If this drought stretches over the course of multiple years, the populations of some of the affected migrating species may shrink.

Langen said: “A prolonged drought is likely to cause population declines in some long-distance migrants, but it really depends on whether there are alternative sites to shift to.

“In large scale, regional prolonged droughts, like those being experienced in the Plains and throughout the American West, it is likely that there will be population declines because of inadequate availability of high-quality stopover habitat, and crowding at those that remain,” he added.

“However, other stressers may be synergistic. In particular, rapid climate warming in the Arctic and boreal forests are changing the ecology of those regions, which will likely affect shorebird and waterfowl populations in ways we can’t yet anticipate. The combined effects of climate change on the breeding grounds and reductions in wetlands in migratory stopover sites is worrying to conservationists.”

However, Webb said that all may not be lost for these migrating birds, as their ability to fly gives them a greater degree of flexibility in their location, compared to land-based animals.

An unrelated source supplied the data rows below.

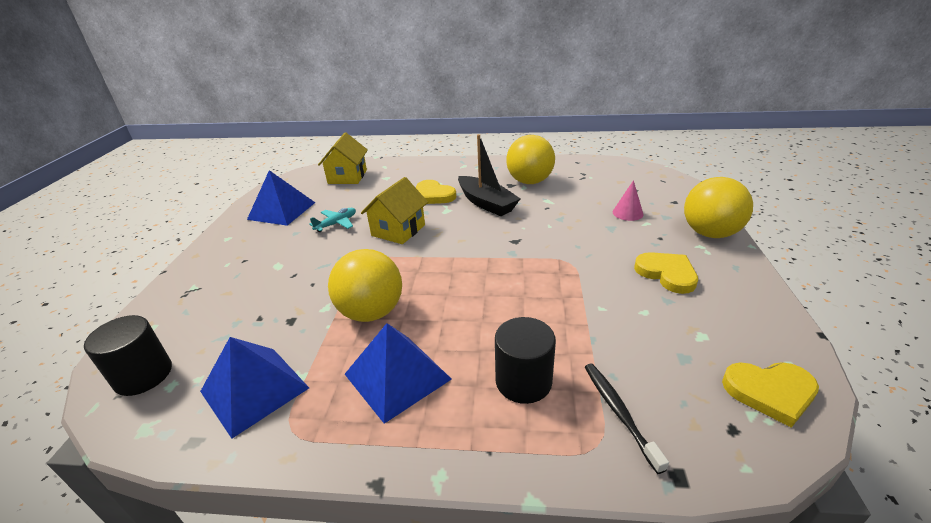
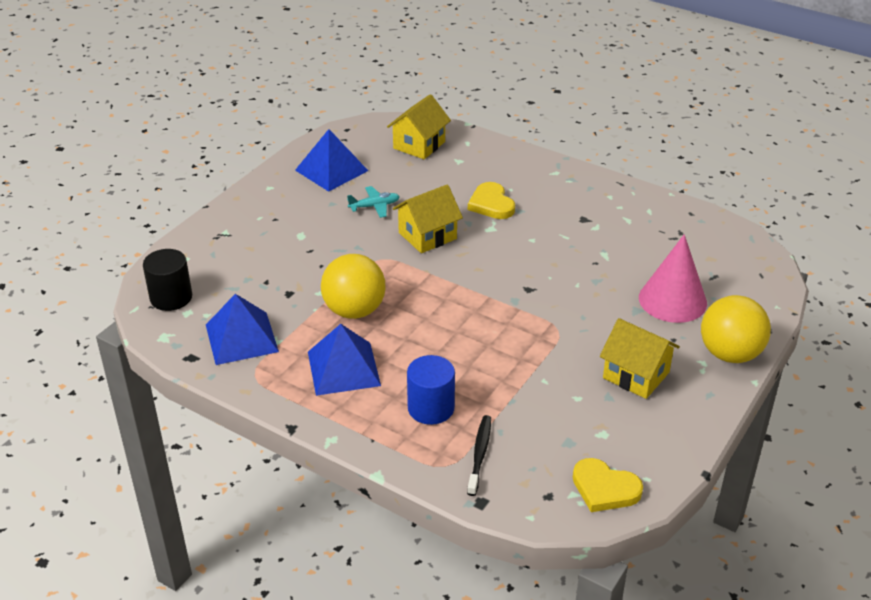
camera: 25 degrees right, 5 degrees up
(486, 203) = (537, 234): black boat -> none
(523, 381) = (431, 408): black cylinder -> blue cylinder
(529, 181) = (608, 222): yellow ball -> none
(627, 213) = (672, 300): pink cone -> pink cone, size x1.96
(667, 274) = (636, 375): yellow heart -> yellow house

“In the short-term, drought is unlikely to lead to bird-species extinction. Although the drought may impact some individuals, wetland birds are flexible and opportunistic foragers during migrations, and a sufficient number will likely survive to maintain the population,” she added.

“In the long-term, it’s not clear what the impacts of drought are on migratory wetland birds. In the long-term absence of wetland availability, birds could shift their migration paths and distributions to portions of the country with more reliable water and food resources,” Webb said.

When Will the Drought End in Kansas?

Meteorologists are not sure how long this drought will last, although past droughts in Kansas have stretched across several years.

The Dust Bowl, a period of drought-triggered dust storms in the Great Plains states, including Kansas, in the 1930s, is thought to have lasted up to eight years. Cheyenne Bottoms last dried up in 2013, but was refilled by late-summer rainfall before the fall migration season.

However, National Weather Service meteorologist Jeff Hutton in Dodge City told the High Plains Public Radio in August that periods of drought like these are to be expected, with farmers and other affected parties just needing to wait out the natural cycle of weather.

“They know that they’re going to have to endure these bad years,” Hutton said, “before we get back to the good gravy train.”

Many climate scientists say that extreme weather events such as the Kansas drought will get progressively worse with time, due to the effects of climate change.

Auroop Ganguly, director of the Sustainability and Data Sciences Laboratory at Northeastern University, Boston, previously told Newsweek, “On the hydrometeorological hazards side, heat waves are getting—and are further projected to get—even hotter, cold snaps persisting even if growing less frequent, heavy precipitation getting heavier, and so on.

“The impacts can be far-reaching across multiple sectors, such as ecosystems and coastal processes, aspects of the water-energy-food nexus, infrastructures and urban lifelines,” Ganguly said.